Hortense se obligó a no volver la vista y miró fijamente al que debía de pasar por un gigante comparado con los enanos que le rodeaban. Tiene el vello recio y el mentón azul, se dijo rechazándole con la mirada, y una manchita en el ojo, como una salpicadura de mayonesa.

– Detrás de la puerta del cuarto de baño, te arriesgas a que te den una paliza. Una paliza de las buenas…

– ¿Ah, sí? -dijo Hortense intentando evadirse mentalmente, pero sentía cómo el miedo de un blanco algodonado la invadía y le hacía temblar las piernas.

– Así que esto es lo que vas a hacer…, vas a retirarte amablemente de la competición con Agathe.

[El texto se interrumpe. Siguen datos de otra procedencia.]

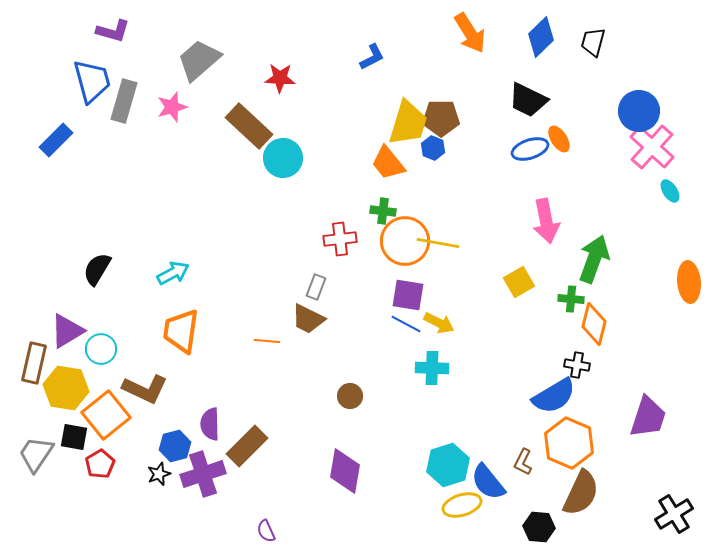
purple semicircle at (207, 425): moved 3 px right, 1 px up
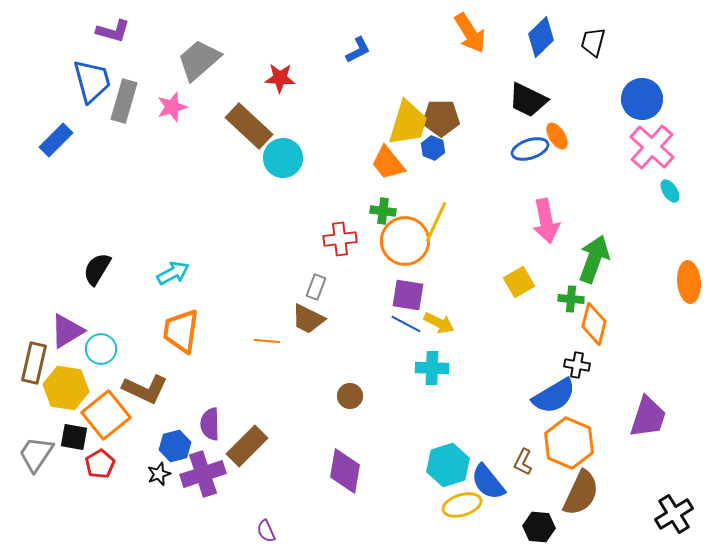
blue L-shape at (372, 57): moved 14 px left, 7 px up
blue circle at (639, 111): moved 3 px right, 12 px up
orange ellipse at (559, 139): moved 2 px left, 3 px up
yellow line at (438, 243): moved 2 px left, 21 px up; rotated 75 degrees counterclockwise
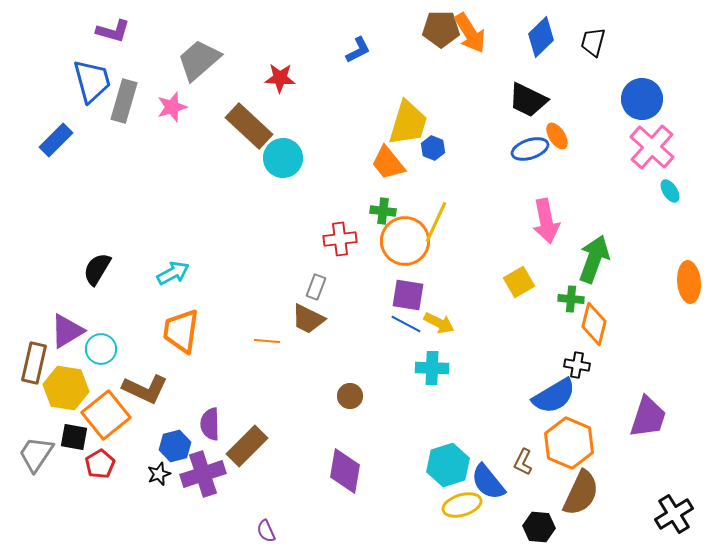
brown pentagon at (441, 118): moved 89 px up
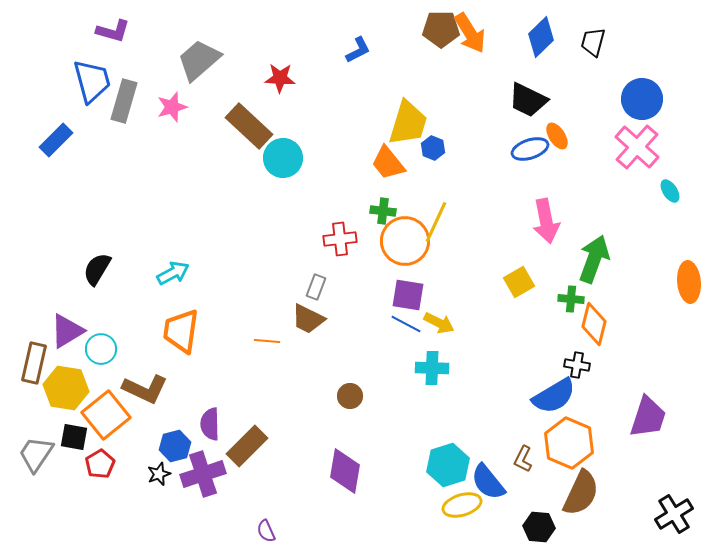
pink cross at (652, 147): moved 15 px left
brown L-shape at (523, 462): moved 3 px up
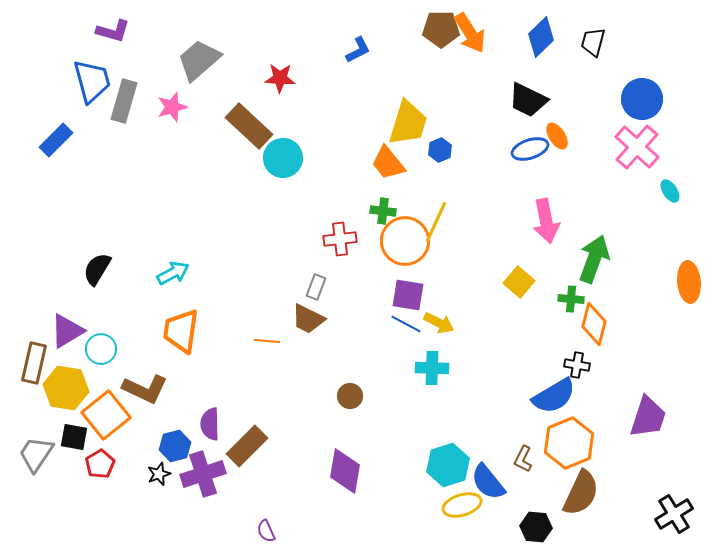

Vas a dejarle la plaza en Vivienne Westwood.

– ¡Jamás! -gritó Hortense, que ahora entendía la comida china, la repentina limpieza de su compañera de piso, el ambiente estudioso en la casa.

– Piénsatelo. Me duele pensar en lo que vas a sufrir detrás de la puerta del cuarto de baño…

– Ya está pensado, y la respuesta es no.

Agathe no reaparecía. Zorra, pensó Hortense. ¡Y yo que pensaba que estaba enmendándose! Tenía razón en desconfiar de sus buenos sentimientos.

Sobre todo no debía derrumbarse frente a esos chulos de mal gusto. Todos vestidos de negro, con zapatos puntiagudos. ¿Estamos en un campamento de verano o qué?

– Tienes dos minutos para pensártelo. ¡Sería estúpido por tu parte que salieses malparada de aquí!

Y sería idiota privaros de una entrada gratuita en ese mundo, se dijo Hortense, que pensaba con rapidez. Utilizáis a esa idiota de Agathe para entrar en un abrir y cerrar de ojos en el templo de la moda. No contéis conmigo, tíos. No contéis conmigo.

Pasaron cinco minutos. Hortense inspeccionó el lugar con la aplicación de una turista en Versalles: los dorados de las cómodas, los cajones abultados, el servicio de plata sobre el mantelete -¿para hacer creer que tomaban el té, quizás?-, el péndulo del reloj que batía el aire en silencio, los espejos biselados, el parqué bien encerado. Estaba atrapada.

– Ha pasado el tiempo -dijo ella consultando su reloj-. Os voy a dejar, encantada de conoceros y espero que no nos volvamos a ver…

Giró sobre sus talones y se dirigió hacia la puerta.

Uno de los chulos se levantó y fue a bloquear la salida y la devolvió al punto de partida. Otro eligió un CD, la obertura de La urraca ladrona, de Rossini, y subió el volumen a tope. Iban a pegarle, eso seguro. No gritaré. No les daré ese gusto. No iban a cargársela. ¡Menudo lío con un cadáver bajo el brazo!